A comprehensive characterization biotransformation of chlorinated paraffin by human and carp liver microsomes via liquid chromatography-high-resolution mass spectrometry and screening algorithm.

The chlorinated paraffin (CP) monomer 1,2,5,6,9,10-Hexachlorodecane (CP-4) was subjected to in vitro biotransformation using human and carp liver microsomes. Five types of CP-4 metabolites (OH-, keto-, enol-, aldehyde- and carboxy-CP-4) were identified in human liver microsomer while only mono-OH-CP-4 was found in the carp liver microsomes. Kinetic studies revealed that the formation of mono-, di-, tri-hydroxylated CP-4, keto-, enol-, and aldehyde-CP-4 in human liver microsomes was best described by substrate inhibition models, whereas the formation of carboxylated CP-4 metabolites best fit the Michaelis-Menten model. Notably, keto-CP-4, enol-CP-4 and aldehyde-CP-4 were the predominant metabolites. The estimated V values for these metabolites were significantly higher in the human liver microsomes than in the carp liver microsomes. The intrinsic hepatic clearance (CL) of CP-4 was higher in humans than in carp, indicating species-specific differences in its metabolism. This study also highlighted potential toxicity concerns, with computational predictions showing varying degrees of acute oral toxicity for CP-4 and its metabolites. These findings indicate significant species-specific differences in the biotransformation of CP-4, emphasizing the potential health and environmental risks associated with chlorinated paraffins and their metabolites, and underscore the need for further research to address these concerns.

**Data provided**
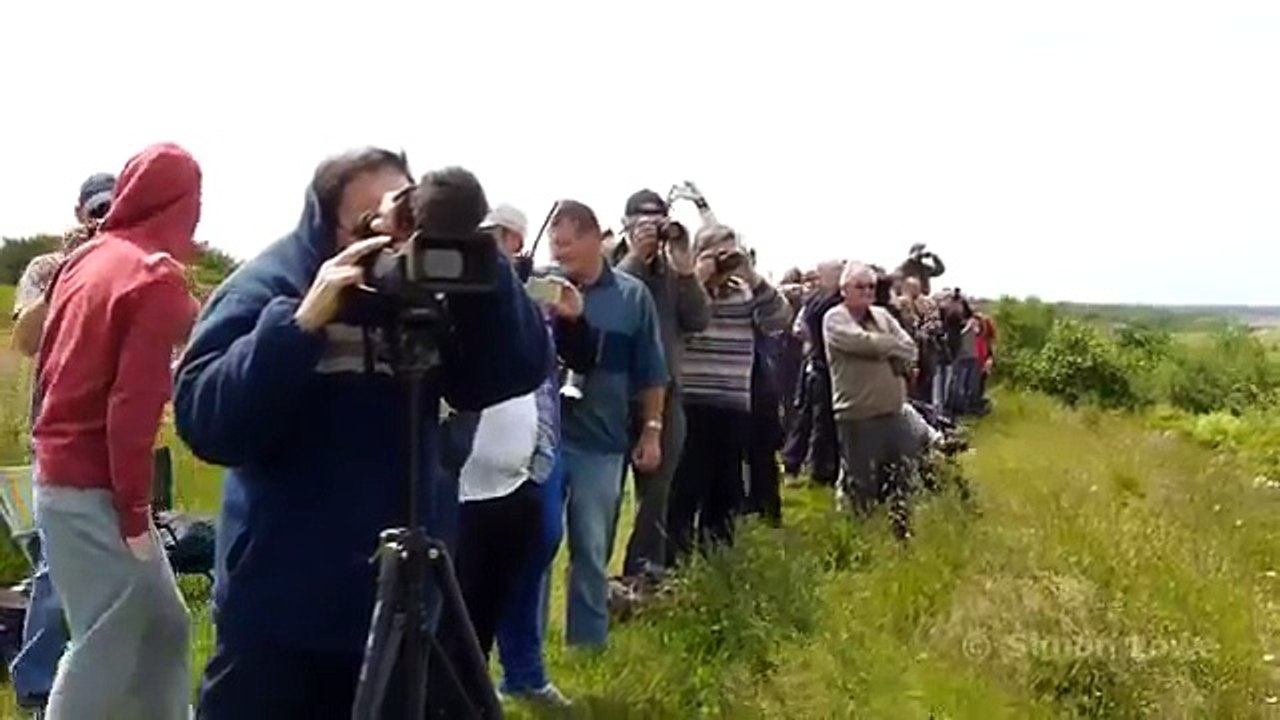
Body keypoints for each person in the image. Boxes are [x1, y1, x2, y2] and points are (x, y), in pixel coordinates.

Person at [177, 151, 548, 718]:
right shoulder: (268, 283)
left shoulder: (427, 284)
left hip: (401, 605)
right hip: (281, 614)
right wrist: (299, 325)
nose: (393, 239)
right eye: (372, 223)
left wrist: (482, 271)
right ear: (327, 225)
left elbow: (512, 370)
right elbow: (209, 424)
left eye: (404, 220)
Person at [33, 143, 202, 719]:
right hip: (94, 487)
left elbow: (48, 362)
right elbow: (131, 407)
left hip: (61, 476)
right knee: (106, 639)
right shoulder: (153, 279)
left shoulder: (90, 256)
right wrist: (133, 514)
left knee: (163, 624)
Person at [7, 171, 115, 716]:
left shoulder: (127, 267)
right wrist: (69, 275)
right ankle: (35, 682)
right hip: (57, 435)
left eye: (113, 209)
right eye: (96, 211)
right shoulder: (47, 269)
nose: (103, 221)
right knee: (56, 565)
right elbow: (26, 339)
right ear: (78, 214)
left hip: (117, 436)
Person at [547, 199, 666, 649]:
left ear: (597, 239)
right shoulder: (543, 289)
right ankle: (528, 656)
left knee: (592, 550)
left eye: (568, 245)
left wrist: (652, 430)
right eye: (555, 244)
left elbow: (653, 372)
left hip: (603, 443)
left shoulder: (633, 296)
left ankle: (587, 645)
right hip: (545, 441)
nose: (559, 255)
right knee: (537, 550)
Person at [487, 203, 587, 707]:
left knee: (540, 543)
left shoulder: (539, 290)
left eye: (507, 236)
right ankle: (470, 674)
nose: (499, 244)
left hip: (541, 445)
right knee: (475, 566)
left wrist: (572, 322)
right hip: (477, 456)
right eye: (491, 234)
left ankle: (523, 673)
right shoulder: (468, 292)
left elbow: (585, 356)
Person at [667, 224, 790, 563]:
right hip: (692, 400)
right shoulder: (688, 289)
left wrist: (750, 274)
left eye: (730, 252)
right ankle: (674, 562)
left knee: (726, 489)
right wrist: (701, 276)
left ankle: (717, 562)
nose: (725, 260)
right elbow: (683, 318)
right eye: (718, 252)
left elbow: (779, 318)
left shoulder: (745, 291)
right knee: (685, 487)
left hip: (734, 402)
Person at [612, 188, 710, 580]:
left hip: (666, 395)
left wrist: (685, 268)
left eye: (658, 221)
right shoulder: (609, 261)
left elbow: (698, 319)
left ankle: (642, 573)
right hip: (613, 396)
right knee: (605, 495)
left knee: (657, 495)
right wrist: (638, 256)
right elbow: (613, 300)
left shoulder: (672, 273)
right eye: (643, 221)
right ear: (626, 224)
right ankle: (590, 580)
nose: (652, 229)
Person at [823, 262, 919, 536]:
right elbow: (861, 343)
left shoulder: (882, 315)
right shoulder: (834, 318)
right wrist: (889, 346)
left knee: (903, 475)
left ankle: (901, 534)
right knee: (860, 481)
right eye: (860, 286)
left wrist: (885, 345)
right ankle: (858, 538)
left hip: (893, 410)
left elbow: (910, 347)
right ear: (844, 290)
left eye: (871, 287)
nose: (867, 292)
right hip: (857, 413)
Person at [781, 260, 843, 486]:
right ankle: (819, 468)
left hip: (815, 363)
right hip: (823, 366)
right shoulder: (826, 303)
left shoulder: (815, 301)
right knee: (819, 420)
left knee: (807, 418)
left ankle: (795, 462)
* * *
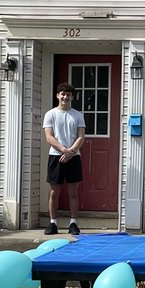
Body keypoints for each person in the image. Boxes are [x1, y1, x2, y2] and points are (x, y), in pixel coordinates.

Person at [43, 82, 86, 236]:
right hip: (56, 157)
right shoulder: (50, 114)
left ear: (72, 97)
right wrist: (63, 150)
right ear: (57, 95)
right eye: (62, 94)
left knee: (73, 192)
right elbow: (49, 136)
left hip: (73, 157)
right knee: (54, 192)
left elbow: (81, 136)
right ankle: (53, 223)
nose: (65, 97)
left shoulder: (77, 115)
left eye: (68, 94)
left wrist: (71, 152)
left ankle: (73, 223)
--
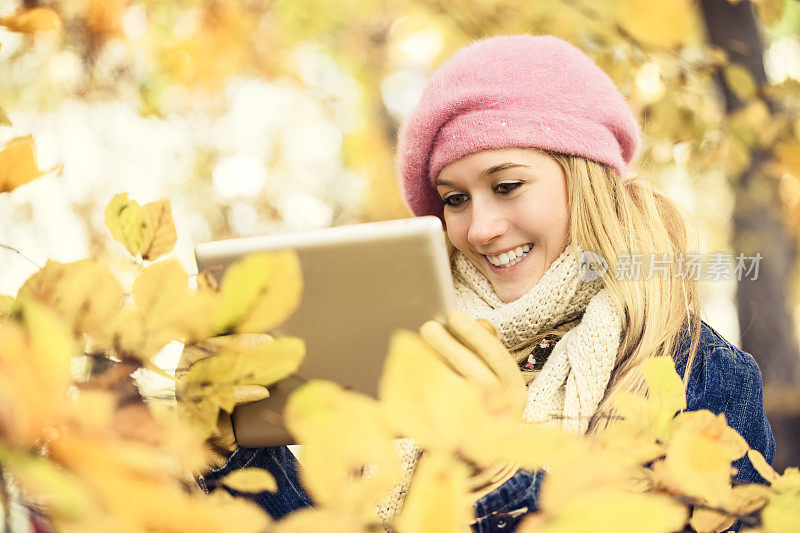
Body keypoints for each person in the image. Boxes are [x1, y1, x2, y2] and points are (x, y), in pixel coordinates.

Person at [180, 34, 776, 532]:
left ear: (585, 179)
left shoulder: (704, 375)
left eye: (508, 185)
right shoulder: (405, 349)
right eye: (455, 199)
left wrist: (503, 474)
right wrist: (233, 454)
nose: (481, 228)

**Using the information**
1. State whether each statement agrees with the CP-4 abstract, answering yes or no and quoting the deciding words: (a) Only mono-OH-CP-4 was found in the carp liver microsomes. (b) Substrate inhibition models best described the formation of carboxylated CP-4 metabolites. (c) The intrinsic hepatic clearance of CP-4 was higher in carp than in humans.
2. Quote the CP-4 abstract word for word, beginning at the words "A comprehensive characterization" and stopping after the words "and screening algorithm.".
The records come from a separate source unrelated to the CP-4 abstract.

**Exercise results**
1.
(a) Yes: "while only mono-OH-CP-4 was found in the carp liver microsomes"
(b) No: "whereas the formation of carboxylated CP-4 metabolites best fit the Michaelis-Menten model"
(c) No: "The intrinsic hepatic clearance (CL) of CP-4 was higher in humans than in carp"

2.
A comprehensive characterization biotransformation of chlorinated paraffin by human and carp liver microsomes via liquid chromatography-high-resolution mass spectrometry and screening algorithm.